Hugo Larochelle
Biography
Hugo Larochelle is the Scientific Director of Mila, the world’s largest academic research center in deep learning. With a community of over 1,500 researchers and 150 industrial partners, Mila has established itself as a pillar of the Canadian AI ecosystem with a reach that extends far beyond national borders.
As a pioneering researcher, industry leader, and philanthropist, he has a unique perspective on both large-scale corporate research laboratories and Canada’s world-class academic AI community He built his academic foundation alongside two "Godfathers" of artificial intelligence: Yoshua Bengio, his Ph.D. supervisor at the Université de Montréal, and Geoffrey Hinton, his postdoctoral supervisor at the University of Toronto.
Over the years, his research has contributed several conceptual breakthroughs found in modern AI systems. His work on Denoising Autoencoders (DAE) identified the reconstruction of clean data from corrupted versions as a scalable paradigm for learning meaningful representations from large quantities of unlabeled data. Through models such as the Neural Autoregressive Distribution Estimator (NADE) and the Masked Autoencoder for Distribution Estimation (MADE), he helped popularize the neural autoregressive modeling paradigm now omnipresent in generative AI. Furthermore, his work on Zero-Data Learning of New Tasks introduced the now-standard concept of zero-shot learning.
He successfully bridged the gap between academia and industry by co-founding the startup Whetlab, which was acquired by Twitter in 2015. After a role at Twitter Cortex, he was recruited to lead Google's AI research lab in Montreal (Google Brain), now integrated into Google DeepMind.

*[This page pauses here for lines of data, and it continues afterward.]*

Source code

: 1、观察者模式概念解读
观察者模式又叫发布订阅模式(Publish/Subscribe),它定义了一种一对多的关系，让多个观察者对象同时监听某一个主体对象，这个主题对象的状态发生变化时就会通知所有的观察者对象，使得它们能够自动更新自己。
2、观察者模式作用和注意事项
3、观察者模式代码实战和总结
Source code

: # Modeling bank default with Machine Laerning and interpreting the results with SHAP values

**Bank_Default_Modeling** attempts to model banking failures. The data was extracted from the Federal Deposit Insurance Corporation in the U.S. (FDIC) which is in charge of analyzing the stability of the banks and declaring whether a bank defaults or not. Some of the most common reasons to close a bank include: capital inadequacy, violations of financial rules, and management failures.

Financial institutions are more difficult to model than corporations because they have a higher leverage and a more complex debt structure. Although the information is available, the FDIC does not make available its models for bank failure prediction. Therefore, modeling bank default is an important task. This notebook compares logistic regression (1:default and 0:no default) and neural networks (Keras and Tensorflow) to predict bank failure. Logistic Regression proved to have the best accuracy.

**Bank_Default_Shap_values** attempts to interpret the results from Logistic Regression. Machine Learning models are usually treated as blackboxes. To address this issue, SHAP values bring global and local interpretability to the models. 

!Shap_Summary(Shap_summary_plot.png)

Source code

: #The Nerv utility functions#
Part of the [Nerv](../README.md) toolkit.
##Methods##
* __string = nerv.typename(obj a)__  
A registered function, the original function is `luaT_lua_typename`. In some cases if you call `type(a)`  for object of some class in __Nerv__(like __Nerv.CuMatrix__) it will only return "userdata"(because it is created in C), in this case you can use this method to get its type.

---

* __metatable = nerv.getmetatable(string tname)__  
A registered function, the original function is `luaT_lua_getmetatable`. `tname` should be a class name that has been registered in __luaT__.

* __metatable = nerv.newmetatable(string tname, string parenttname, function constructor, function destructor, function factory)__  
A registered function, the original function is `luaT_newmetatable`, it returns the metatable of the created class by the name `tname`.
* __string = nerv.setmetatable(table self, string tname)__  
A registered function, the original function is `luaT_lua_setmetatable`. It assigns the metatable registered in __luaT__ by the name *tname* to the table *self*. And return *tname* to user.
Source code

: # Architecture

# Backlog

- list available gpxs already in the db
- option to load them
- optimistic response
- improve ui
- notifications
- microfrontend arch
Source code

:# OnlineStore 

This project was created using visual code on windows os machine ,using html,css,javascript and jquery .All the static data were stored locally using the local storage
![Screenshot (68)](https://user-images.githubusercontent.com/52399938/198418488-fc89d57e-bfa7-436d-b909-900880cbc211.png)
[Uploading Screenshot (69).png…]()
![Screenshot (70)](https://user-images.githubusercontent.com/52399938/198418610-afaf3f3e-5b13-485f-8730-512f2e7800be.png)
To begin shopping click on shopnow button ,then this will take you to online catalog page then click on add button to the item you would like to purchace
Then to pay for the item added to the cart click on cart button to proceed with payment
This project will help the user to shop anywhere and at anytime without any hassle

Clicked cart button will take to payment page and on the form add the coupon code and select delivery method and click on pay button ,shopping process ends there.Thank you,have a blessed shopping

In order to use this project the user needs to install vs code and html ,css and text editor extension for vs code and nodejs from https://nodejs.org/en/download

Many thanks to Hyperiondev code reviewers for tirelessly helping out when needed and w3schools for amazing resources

He remains an Adjunct Professor at the Université de Montréal and McGill University, and is a Canada CIFAR AI Chair, mentoring the next generation of AI researchers.
A father of four, Hugo Larochelle and his wife, Angèle St-Pierre, have also made multiple donations to the Université de Montréal and Université de Sherbrooke to support students and advance research, particularly in AI for environmental sustainability. He also founded the Techaide conference, mobilizing Montreal's tech community to raise funds for the charity Centraide in its mission to fight poverty and social exclusion.